To do that, we have to know coefficients of the unrestricted model first. All the adjustments have to be done by changing formula of your model, e.g. we have
price ~ memory + screen_size, and of course there is a hidden intercept. Now neither changing the data directly nor using I(c*memory) is good idea. I(c*memory) is like temporary change of data too, but to change only one coefficient by transforming the variables would be much more difficult.
So first we change price ~ memory + screen_size to price ~ offset(c1*memory) + offset(c2*screen_size). But we haven't modified the intercept, which now would try to minimize residual sum of squares and possibly become different than in original model.
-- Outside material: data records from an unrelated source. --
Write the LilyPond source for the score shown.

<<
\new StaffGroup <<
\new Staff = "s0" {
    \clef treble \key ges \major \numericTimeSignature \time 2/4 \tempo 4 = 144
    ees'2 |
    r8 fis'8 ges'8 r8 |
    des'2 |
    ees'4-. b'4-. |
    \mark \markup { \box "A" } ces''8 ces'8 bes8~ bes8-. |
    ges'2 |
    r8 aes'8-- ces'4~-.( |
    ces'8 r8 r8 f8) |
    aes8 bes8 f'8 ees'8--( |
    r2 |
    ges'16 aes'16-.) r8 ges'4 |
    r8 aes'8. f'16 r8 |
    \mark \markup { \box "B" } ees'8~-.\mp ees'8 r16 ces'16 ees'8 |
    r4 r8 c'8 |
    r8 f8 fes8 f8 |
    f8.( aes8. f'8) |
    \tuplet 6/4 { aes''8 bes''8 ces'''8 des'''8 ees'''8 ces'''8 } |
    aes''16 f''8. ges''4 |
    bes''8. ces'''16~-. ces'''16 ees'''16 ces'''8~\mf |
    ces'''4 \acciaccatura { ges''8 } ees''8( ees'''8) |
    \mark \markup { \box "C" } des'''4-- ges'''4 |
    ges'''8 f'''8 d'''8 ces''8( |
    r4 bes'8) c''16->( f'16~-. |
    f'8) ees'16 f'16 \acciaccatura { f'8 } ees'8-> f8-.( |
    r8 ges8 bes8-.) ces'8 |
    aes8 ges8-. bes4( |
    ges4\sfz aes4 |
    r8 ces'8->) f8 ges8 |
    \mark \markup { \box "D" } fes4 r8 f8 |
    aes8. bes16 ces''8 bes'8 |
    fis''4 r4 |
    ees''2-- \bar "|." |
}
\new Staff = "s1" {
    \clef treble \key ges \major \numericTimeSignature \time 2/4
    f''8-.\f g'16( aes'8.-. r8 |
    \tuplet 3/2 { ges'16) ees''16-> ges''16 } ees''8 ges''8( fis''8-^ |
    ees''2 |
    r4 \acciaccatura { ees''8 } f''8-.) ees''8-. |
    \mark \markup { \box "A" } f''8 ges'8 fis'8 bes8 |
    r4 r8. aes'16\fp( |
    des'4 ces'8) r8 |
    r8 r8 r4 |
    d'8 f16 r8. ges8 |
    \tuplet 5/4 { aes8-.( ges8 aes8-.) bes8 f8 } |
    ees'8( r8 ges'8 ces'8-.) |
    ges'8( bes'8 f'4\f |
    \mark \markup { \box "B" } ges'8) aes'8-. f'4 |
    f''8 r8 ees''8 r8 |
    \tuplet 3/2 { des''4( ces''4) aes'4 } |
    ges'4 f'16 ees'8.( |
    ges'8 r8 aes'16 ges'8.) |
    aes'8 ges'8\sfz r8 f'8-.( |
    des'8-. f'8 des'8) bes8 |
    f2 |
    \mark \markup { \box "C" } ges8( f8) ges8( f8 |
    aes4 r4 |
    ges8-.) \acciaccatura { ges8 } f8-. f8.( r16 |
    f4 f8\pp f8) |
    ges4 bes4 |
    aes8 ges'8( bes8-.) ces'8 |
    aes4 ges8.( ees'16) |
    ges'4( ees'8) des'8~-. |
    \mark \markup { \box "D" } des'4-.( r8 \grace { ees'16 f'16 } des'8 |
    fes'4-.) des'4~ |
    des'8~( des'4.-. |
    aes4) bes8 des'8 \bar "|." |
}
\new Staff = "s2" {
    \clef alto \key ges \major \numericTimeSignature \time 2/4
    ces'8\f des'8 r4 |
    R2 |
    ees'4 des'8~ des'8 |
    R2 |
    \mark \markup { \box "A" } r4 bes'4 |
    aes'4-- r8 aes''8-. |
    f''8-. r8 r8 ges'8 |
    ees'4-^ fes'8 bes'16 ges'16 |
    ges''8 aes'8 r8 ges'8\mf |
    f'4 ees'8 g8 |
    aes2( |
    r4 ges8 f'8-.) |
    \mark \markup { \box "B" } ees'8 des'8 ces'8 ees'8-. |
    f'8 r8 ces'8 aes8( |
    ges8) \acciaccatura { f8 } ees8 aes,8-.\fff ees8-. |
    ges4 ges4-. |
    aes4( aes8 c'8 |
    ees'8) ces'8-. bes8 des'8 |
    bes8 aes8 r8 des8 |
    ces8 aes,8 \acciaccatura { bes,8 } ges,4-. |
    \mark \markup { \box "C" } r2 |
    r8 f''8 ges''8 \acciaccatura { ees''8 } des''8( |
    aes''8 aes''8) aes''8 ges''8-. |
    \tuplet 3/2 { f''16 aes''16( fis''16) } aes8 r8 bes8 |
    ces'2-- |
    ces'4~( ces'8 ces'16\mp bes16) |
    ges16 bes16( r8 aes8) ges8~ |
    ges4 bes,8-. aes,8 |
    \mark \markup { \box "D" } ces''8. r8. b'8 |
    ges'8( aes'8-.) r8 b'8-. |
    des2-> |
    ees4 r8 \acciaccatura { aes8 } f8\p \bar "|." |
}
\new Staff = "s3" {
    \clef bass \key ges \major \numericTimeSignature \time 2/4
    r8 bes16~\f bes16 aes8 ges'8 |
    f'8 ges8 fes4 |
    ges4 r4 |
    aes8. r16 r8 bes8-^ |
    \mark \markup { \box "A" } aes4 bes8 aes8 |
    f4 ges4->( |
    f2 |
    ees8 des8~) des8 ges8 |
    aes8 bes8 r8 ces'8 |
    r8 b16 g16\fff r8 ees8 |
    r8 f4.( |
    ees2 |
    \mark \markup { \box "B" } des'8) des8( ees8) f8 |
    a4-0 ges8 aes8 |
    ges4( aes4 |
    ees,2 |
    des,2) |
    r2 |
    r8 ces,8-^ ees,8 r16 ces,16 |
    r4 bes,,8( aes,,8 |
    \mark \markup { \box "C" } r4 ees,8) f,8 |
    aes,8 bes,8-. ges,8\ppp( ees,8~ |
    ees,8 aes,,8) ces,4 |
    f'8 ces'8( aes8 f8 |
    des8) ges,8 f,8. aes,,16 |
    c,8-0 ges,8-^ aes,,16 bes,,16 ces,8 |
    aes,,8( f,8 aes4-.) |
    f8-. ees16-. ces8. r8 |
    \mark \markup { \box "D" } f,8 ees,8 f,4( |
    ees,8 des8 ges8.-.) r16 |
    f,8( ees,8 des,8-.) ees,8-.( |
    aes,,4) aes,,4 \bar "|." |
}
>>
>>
The final step is to remove the intercept and to add a new, fake variable, i.e. which has the same number of observations as other variables:
price ~ offset(c1*memory) + offset(c2*screen_size) + rep(c0, length(memory)) - 1
# Function to fix coefficients
setCoeffs <- function(frml, weights, len){
el <- paste0("offset(", weights[-1], "*",
unlist(strsplit(as.character(frml)[-(1:2)], " +\\+ +")), ")")
el <- c(paste0("offset(rep(", weights[1], ",", len, "))"), el)
as.formula(paste(as.character(frml)[2], "~",
paste(el, collapse = " + "), " + -1"))
}
# Example data
df <- data.frame(x1 = rnorm(10), x2 = rnorm(10, sd = 5),
y = rnorm(10, mean = 3, sd = 10))
# Writing formula explicitly
frml <- y ~ x1 + x2
# Basic model
mod <- lm(frml, data = df)
# Prime coefficients and any modifications. Note that "weights" contains
# intercept value too
weights <- mod$coef
# Setting coefficient of x1. All the rest remain the same
weights[2] <- 3
# Final model
mod2 <- update(mod, setCoeffs(frml, weights, nrow(df)))
# It is fine that mod2 returns "No coefficients"
Also, probably you are going to use mod2 only for forecasting (actually I don't know where else it could be used now) so that could be made in a simpler way, without setCoeffs:
# Data for forecasting with e.g. price unknown
df2 <- data.frame(x1 = rpois(10, 10), x2 = rpois(5, 5), y = NA)
mat <- model.matrix(frml, model.frame(frml, df2, na.action = NULL))
# Forecasts
rowSums(t(t(mat) * weights))
It looks like you are doing optimization, not model fitting (though there can be optimization within model fitting). You probably want something like the optim function or look into linear or quadratic programming (linprog and quadprog packages).
If you insist on using modeling tools like lm then use the offset argument in the formula to specify your own multiplyer rather than computing one.